Ranson, humbly, gratefully, took the girl's hand and led her gently to the veranda and closed the door upon her. Then he came down the room and regarded his prospective father-in-law with an expression of amused exasperation. He thrust his hands deep into the pockets of his riding-breeches and nodded his head. "Well," he exclaimed, "you've made a d.a.m.ned pretty mess of it, haven't you?"

Cahill had sunk heavily into a chair and was staring at Ranson with the stupid, wondering gaze of a dumb animal in pain. During the moments in which the two men eyed each other Ranson's smile disappeared. Cahill raised himself slowly as though with a great effort.

"I done it," said Cahill, "for her. I done it to make her happy."

"That's all right," said Ranson, briskly. "She's going to be happy.

We're all going to be happy."

"An' all I did," Cahill continued, as though unconscious of the interruption, "was to disgrace her." He rose suddenly to his feet.

His mental sufferings were so keen that his huge body trembled. He recognized how truly he had made "a mess of it." He saw that all he had hoped to do for his daughter by crime would have been done for her by this marriage with Ranson, which would have made her a "lady," made her rich, made her happy. Had it not been for his midnight raids she would have been honored, loved, and envied, even by the wife of the colonel herself. But through him disgrace had come upon her, sorrow and trouble.
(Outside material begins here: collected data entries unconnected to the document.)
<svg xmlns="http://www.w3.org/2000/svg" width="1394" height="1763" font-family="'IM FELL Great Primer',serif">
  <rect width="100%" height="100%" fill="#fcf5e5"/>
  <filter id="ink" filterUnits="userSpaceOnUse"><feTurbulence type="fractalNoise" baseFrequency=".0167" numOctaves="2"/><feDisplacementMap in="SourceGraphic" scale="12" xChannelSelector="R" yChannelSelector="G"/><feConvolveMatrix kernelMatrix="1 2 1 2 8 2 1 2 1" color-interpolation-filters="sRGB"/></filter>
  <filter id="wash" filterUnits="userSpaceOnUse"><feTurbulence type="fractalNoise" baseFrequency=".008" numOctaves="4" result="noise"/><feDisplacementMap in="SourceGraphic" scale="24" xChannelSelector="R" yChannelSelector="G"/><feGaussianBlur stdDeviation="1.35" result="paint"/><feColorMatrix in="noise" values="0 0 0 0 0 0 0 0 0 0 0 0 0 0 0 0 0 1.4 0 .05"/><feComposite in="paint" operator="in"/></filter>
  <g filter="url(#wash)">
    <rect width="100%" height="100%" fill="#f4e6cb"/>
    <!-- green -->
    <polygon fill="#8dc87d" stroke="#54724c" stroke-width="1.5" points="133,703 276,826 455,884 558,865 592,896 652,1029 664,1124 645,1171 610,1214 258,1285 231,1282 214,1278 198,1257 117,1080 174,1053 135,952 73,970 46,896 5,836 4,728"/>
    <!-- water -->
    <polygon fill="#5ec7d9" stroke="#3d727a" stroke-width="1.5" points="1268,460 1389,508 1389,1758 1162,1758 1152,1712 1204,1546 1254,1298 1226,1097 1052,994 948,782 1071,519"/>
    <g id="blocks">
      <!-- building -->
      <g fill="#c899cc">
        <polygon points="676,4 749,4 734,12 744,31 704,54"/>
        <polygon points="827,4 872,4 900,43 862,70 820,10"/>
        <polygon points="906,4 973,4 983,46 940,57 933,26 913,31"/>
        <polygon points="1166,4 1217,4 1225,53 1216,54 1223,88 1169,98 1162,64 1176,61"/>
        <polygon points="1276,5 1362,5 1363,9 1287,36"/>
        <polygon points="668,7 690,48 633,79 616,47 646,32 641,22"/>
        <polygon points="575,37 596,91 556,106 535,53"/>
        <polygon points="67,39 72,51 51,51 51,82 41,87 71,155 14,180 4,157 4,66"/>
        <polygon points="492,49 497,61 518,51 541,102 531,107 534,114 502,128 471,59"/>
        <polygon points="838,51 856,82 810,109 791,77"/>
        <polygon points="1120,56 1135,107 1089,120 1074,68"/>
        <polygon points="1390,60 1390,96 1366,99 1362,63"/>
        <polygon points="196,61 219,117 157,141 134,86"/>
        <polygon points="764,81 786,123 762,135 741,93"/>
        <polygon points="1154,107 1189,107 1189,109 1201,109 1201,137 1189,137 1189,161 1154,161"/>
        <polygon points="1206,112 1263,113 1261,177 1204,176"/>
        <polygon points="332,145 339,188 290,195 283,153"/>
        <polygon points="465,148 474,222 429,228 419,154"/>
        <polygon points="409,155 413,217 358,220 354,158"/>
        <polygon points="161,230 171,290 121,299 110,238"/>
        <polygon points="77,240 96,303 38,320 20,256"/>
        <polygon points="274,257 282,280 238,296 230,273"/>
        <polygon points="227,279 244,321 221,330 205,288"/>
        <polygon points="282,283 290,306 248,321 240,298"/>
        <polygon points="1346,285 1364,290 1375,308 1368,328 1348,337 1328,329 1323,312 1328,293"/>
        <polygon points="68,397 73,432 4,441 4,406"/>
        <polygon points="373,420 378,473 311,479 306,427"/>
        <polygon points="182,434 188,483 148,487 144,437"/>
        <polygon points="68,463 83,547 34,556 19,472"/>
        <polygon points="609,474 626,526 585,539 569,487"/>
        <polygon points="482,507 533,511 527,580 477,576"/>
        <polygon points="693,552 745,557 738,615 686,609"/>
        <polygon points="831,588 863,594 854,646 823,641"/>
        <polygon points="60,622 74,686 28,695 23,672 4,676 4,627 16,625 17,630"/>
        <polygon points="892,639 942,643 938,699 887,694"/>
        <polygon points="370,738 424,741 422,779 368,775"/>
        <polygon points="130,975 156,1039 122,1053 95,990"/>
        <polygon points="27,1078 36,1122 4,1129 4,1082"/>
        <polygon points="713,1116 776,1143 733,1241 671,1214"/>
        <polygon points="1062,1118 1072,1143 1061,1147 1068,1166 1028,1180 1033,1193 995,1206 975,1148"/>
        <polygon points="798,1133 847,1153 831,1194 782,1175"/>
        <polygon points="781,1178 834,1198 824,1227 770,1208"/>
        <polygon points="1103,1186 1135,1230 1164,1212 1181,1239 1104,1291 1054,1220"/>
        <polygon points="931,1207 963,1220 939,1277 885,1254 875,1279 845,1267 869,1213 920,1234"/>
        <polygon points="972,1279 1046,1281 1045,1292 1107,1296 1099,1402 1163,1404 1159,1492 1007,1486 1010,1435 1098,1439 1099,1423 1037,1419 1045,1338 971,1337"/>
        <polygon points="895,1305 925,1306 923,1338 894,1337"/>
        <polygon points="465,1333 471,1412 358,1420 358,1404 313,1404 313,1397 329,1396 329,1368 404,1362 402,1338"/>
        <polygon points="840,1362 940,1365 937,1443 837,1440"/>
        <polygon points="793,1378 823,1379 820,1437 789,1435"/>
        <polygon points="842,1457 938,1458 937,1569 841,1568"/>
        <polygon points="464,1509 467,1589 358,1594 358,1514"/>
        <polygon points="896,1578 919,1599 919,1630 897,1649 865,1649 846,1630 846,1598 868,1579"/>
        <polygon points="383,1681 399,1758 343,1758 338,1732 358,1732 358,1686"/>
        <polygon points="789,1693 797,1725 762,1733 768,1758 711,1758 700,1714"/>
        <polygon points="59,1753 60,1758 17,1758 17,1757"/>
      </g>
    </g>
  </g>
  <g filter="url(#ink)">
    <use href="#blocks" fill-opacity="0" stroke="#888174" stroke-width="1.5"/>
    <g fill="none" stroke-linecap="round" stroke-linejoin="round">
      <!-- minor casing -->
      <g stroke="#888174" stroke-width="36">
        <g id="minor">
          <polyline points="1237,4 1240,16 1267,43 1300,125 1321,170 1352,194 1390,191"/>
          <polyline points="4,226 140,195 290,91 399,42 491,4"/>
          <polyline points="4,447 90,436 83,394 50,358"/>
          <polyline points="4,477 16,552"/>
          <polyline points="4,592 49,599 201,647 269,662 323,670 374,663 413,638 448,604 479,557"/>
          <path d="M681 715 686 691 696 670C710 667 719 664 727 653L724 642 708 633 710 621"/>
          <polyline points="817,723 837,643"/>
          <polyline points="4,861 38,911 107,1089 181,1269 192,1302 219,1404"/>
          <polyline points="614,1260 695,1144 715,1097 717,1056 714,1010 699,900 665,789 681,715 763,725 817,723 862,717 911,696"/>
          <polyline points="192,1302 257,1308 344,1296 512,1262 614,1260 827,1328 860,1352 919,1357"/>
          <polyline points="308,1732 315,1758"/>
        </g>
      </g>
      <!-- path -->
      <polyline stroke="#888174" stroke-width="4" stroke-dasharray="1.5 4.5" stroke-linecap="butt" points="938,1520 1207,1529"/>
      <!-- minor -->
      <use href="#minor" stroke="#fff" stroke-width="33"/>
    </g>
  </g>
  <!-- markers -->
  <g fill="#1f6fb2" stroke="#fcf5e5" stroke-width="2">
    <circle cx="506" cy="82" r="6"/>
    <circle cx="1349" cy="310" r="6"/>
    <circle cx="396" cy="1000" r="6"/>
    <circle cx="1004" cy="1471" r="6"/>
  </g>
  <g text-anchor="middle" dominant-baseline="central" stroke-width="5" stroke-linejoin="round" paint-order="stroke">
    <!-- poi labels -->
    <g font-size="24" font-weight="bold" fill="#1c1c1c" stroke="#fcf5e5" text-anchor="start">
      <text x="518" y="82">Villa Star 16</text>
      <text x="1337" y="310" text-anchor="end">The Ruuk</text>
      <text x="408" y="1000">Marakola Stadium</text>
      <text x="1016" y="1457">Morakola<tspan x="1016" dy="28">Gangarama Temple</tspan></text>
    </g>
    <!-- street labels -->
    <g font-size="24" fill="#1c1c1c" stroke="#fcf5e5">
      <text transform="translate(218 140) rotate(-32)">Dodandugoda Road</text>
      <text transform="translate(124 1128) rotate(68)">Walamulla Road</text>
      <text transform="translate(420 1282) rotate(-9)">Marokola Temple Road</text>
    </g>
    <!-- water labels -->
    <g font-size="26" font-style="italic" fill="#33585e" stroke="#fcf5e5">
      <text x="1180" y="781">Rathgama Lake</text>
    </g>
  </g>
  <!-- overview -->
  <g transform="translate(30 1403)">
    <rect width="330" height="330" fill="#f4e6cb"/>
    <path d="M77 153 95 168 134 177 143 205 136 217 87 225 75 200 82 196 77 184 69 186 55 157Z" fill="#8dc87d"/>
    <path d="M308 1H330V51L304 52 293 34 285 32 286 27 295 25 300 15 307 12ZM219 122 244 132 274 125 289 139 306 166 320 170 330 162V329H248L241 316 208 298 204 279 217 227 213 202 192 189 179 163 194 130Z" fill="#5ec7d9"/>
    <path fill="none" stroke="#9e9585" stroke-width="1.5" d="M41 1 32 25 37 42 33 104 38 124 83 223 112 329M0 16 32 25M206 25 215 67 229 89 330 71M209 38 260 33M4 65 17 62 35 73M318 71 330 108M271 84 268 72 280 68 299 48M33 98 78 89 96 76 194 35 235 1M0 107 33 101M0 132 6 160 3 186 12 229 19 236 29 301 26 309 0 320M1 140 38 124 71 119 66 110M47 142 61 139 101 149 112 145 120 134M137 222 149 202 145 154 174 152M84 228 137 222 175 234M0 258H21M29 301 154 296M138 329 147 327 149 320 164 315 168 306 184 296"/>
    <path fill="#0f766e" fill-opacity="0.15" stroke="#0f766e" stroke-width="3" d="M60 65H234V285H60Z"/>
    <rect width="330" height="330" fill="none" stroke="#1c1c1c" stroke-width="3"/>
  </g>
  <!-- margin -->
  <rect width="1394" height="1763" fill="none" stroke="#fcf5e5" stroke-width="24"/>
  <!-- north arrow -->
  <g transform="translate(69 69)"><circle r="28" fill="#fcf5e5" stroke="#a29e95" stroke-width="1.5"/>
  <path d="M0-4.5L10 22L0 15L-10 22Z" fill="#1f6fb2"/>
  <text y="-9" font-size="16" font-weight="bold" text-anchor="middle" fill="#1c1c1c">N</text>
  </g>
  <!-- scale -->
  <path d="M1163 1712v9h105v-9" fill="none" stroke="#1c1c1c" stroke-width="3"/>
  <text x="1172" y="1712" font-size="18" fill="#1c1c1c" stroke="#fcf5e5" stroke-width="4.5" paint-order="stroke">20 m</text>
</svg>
She would not be known as the daughter of Senator Ranson, but of Cahill, an ex-member of the Whyo gang, a highway robber, as the daughter of a thief who was serving his time in State prison. At the thought Cahill stepped backward unsteadily as though he had been struck. He cried suddenly aloud. Then his hand whipped back to his revolver, but before he could use it Ranson had seized his wrist with both hands. The two struggled silently and fiercely. The fact of opposition brought back to Cahill all of his great strength.

"No, you don't!" Ranson muttered. "Think of your daughter, man. Drop it!"

"I shall do it," Cahill panted. "I am thinking of my daughter. It's the only way out. Take your hands off me--I shall!"